§ Records to process:
************
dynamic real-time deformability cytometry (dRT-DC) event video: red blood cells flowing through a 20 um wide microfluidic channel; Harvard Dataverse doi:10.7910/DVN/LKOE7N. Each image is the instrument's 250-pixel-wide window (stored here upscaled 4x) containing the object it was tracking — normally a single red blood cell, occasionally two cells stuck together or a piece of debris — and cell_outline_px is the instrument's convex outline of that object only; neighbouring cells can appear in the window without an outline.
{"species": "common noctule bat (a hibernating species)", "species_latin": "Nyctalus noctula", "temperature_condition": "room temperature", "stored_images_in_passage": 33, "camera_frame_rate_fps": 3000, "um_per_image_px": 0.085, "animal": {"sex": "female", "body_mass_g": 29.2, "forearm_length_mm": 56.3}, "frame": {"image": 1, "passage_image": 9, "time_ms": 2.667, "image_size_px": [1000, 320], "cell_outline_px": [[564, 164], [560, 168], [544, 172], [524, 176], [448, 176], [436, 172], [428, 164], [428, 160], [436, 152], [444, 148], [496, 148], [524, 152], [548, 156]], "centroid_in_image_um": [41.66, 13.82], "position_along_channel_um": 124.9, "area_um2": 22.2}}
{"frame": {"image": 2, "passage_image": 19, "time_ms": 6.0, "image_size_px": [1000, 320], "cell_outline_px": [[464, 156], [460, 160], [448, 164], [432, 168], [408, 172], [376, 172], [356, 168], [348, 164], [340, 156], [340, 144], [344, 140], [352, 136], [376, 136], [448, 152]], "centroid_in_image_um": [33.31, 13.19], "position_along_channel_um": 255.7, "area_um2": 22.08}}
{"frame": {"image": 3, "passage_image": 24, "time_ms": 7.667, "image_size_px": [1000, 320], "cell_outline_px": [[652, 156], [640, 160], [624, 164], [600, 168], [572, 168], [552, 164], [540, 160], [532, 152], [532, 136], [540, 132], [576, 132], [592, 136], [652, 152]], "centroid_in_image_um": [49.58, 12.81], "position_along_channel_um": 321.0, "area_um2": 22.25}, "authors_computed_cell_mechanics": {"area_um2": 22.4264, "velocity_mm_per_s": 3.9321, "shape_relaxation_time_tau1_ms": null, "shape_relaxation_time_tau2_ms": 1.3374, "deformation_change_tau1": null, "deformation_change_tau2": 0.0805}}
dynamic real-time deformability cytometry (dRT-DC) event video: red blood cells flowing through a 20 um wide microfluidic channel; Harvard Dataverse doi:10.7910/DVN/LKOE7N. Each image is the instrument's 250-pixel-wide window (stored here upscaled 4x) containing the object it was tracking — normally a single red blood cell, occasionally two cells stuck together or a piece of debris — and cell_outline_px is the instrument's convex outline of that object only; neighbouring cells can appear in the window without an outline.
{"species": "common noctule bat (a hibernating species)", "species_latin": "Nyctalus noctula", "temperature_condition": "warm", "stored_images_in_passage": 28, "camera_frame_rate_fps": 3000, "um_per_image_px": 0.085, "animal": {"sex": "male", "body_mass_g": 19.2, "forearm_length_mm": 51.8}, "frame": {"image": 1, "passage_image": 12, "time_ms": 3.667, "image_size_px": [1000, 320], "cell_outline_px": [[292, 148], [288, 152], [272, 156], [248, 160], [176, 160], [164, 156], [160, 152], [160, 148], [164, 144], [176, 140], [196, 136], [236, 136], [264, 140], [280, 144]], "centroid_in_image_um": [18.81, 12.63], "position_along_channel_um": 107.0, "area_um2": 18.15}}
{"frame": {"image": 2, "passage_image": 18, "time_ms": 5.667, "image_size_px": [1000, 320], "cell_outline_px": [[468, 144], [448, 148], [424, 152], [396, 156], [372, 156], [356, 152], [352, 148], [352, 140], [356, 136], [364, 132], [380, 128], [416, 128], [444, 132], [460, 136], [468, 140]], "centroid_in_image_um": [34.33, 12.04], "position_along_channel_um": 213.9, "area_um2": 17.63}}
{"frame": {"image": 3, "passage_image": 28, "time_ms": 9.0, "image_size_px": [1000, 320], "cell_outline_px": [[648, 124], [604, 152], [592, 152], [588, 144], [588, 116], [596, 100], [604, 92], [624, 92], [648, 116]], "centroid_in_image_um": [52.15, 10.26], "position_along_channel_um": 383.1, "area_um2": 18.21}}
************
§ Required work:
Your task is to transcribe the listing above in full, exactly as given.

§ Solved problem:
dynamic real-time deformability cytometry (dRT-DC) event video: red blood cells flowing through a 20 um wide microfluidic channel; Harvard Dataverse doi:10.7910/DVN/LKOE7N. Each image is the instrument's 250-pixel-wide window (stored here upscaled 4x) containing the object it was tracking — normally a single red blood cell, occasionally two cells stuck together or a piece of debris — and cell_outline_px is the instrument's convex outline of that object only; neighbouring cells can appear in the window without an outline.
{"species": "common noctule bat (a hibernating species)", "species_latin": "Nyctalus noctula", "temperature_condition": "room temperature", "stored_images_in_passage": 33, "camera_frame_rate_fps": 3000, "um_per_image_px": 0.085, "animal": {"sex": "female", "body_mass_g": 29.2, "forearm_length_mm": 56.3}, "frame": {"image": 1, "passage_image": 9, "time_ms": 2.667, "image_size_px": [1000, 320], "cell_outline_px": [[564, 164], [560, 168], [544, 172], [524, 176], [448, 176], [436, 172], [428, 164], [428, 160], [436, 152], [444, 148], [496, 148], [524, 152], [548, 156]], "centroid_in_image_um": [41.66, 13.82], "position_along_channel_um": 124.9, "area_um2": 22.2}}
{"frame": {"image": 2, "passage_image": 19, "time_ms": 6.0, "image_size_px": [1000, 320], "cell_outline_px": [[464, 156], [460, 160], [448, 164], [432, 168], [408, 172], [376, 172], [356, 168], [348, 164], [340, 156], [340, 144], [344, 140], [352, 136], [376, 136], [448, 152]], "centroid_in_image_um": [33.31, 13.19], "position_along_channel_um": 255.7, "area_um2": 22.08}}
{"frame": {"image": 3, "passage_image": 24, "time_ms": 7.667, "image_size_px": [1000, 320], "cell_outline_px": [[652, 156], [640, 160], [624, 164], [600, 168], [572, 168], [552, 164], [540, 160], [532, 152], [532, 136], [540, 132], [576, 132], [592, 136], [652, 152]], "centroid_in_image_um": [49.58, 12.81], "position_along_channel_um": 321.0, "area_um2": 22.25}, "authors_computed_cell_mechanics": {"area_um2": 22.4264, "velocity_mm_per_s": 3.9321, "shape_relaxation_time_tau1_ms": null, "shape_relaxation_time_tau2_ms": 1.3374, "deformation_change_tau1": null, "deformation_change_tau2": 0.0805}}
dynamic real-time deformability cytometry (dRT-DC) event video: red blood cells flowing through a 20 um wide microfluidic channel; Harvard Dataverse doi:10.7910/DVN/LKOE7N. Each image is the instrument's 250-pixel-wide window (stored here upscaled 4x) containing the object it was tracking — normally a single red blood cell, occasionally two cells stuck together or a piece of debris — and cell_outline_px is the instrument's convex outline of that object only; neighbouring cells can appear in the window without an outline.
{"species": "common noctule bat (a hibernating species)", "species_latin": "Nyctalus noctula", "temperature_condition": "warm", "stored_images_in_passage": 28, "camera_frame_rate_fps": 3000, "um_per_image_px": 0.085, "animal": {"sex": "male", "body_mass_g": 19.2, "forearm_length_mm": 51.8}, "frame": {"image": 1, "passage_image": 12, "time_ms": 3.667, "image_size_px": [1000, 320], "cell_outline_px": [[292, 148], [288, 152], [272, 156], [248, 160], [176, 160], [164, 156], [160, 152], [160, 148], [164, 144], [176, 140], [196, 136], [236, 136], [264, 140], [280, 144]], "centroid_in_image_um": [18.81, 12.63], "position_along_channel_um": 107.0, "area_um2": 18.15}}
{"frame": {"image": 2, "passage_image": 18, "time_ms": 5.667, "image_size_px": [1000, 320], "cell_outline_px": [[468, 144], [448, 148], [424, 152], [396, 156], [372, 156], [356, 152], [352, 148], [352, 140], [356, 136], [364, 132], [380, 128], [416, 128], [444, 132], [460, 136], [468, 140]], "centroid_in_image_um": [34.33, 12.04], "position_along_channel_um": 213.9, "area_um2": 17.63}}
{"frame": {"image": 3, "passage_image": 28, "time_ms": 9.0, "image_size_px": [1000, 320], "cell_outline_px": [[648, 124], [604, 152], [592, 152], [588, 144], [588, 116], [596, 100], [604, 92], [624, 92], [648, 116]], "centroid_in_image_um": [52.15, 10.26], "position_along_channel_um": 383.1, "area_um2": 18.21}}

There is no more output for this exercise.